In a pond or lake that accumulates too many small bass, the adult bluegill population begins to decline over a period of four to six years because the small bass eat all of the bluegill reproduction before they have an opportunity to grow to 6 inches. Have you ever noticed in new ponds that the big bluegill seem plentiful for the first several years, then around year five or six, it is more difficult to catch those big stringers of slabs? The average life span of a bluegill is only five to six years. If you can’t replace the ones that you catch or that die of natural mortality, the numbers quickly dwindle. With few bluegill to spawn and more bass produced every spring, the condition of the fish population continues to go downhill.
My first recommendation to a pond owner who has a stunted bass population is to remove as many small bass, 14 inches or less, as soon as possible. This is not difficult in a two-acre pond, but can be a challenge in a lake that is 20 acres or larger. It can be done, but it requires a lot of effort.
Stocking intermediate bluegill:
The next step is to replenish the bluegill that have been overgrazed by the many small bass. This is best accomplished by stocking significant numbers of 3- to 5-inch bluegill, a size that is called “intermediate” by fishery biologists. This size bluegill is at or near sexual maturity and is usually large enough that the average-size bass has difficulty eating it.
For best results, intermediate bluegill should be stocked at approximately 500 per surface acre. In small ponds or where budgets are not restricted, stocking rates as high as 1,000 per acre have produced excellent results in a few months.
Bluegill that are a tenth of a pound (1.6 ounces) are sexually mature and can begin spawning when the water temperature approaches 78 degrees F. In the South, this means that bluegill can spawn every 30 days from May through September.

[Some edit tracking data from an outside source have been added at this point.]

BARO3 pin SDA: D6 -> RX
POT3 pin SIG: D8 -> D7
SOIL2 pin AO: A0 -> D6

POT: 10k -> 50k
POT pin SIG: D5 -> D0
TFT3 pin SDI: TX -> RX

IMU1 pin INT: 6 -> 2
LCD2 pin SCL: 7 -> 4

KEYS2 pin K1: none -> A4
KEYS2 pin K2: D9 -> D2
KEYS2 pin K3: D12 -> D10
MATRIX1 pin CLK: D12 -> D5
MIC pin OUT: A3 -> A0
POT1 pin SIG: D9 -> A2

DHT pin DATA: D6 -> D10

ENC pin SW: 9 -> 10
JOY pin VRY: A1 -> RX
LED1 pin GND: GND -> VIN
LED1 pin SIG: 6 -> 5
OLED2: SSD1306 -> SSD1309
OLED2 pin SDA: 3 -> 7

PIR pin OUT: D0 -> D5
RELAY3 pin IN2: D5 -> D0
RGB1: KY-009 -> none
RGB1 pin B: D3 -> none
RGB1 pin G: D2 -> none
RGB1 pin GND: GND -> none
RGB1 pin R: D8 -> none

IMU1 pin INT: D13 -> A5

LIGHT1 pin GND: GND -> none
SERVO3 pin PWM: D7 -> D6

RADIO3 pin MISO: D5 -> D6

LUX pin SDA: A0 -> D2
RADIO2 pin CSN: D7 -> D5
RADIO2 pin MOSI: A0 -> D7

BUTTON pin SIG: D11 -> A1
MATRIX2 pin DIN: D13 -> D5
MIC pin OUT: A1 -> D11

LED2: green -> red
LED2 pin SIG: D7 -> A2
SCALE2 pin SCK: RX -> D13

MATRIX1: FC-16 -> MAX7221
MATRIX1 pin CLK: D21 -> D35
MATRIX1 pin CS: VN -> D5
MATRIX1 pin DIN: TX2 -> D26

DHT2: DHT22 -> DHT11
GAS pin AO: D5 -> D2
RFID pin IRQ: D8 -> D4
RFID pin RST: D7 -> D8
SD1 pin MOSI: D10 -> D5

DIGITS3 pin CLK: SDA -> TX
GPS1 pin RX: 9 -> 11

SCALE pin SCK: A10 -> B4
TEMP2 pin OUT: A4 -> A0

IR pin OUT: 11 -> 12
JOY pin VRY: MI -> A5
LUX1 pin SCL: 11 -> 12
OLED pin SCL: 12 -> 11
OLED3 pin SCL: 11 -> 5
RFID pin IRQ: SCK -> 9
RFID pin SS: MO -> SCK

Fertilizing with Biologic’s Perfect Pond Plus:
Also keep in mind that a fertilized pond can produce three to four times the bluegill that can be produced in an unfertilized pond. This translates to three to four times the food available for your bass. Keep your pond with a good green color (plankton bloom) with a visibility of 18 to 24 inches. Use 5 pounds of Biologic’s Perfect Pond Plus per acre beginning in March and fertilizing through September. If the pond does not develop a green color, have the water tested to see if it needs an application of agricultural limestone. Just like your food plots or garden, fertilizer reacts better in ponds that have adequate levels of lime.
Automatic fish feeders:
Use an automatic fish feeder to feed the bluegill multiple times daily. This will increase their growth rate, their condition, and reproduction potential. An automatic fish feeder is one of the best investments a pond owner can make. Not only does it help grow big bluegill, but it also provides an area that concentrates fish for your kids to catch. And, it is just fun to watch the fish feed and observe how fast they grow.
The benefit of this supplemental stocking of intermediate bluegill is often seen in the fall or early winter, as the offspring of this stocking begin to gain size and weight, contributing to the food supply of the remaining bass. In crowded or stunted bass populations, continued bass harvest is necessary each year. Usually, removing a total of 30 to 40 pounds of small bass per acre during the year is sufficient to prevent them from becoming overcrowded again.
There are other supplemental forage species that can be added to the pond, such as threadfin shad, golden shiners or tilapia (where legal). These forage species should often be stocked with the intermediate bluegill, but not instead of the bluegill.
Remember your goal is to produce a bass that has a figure like Rosie O’Donnell’s. She didn’t get that figure without the groceries.
Don Keller is a Certified Fisheries Scientist.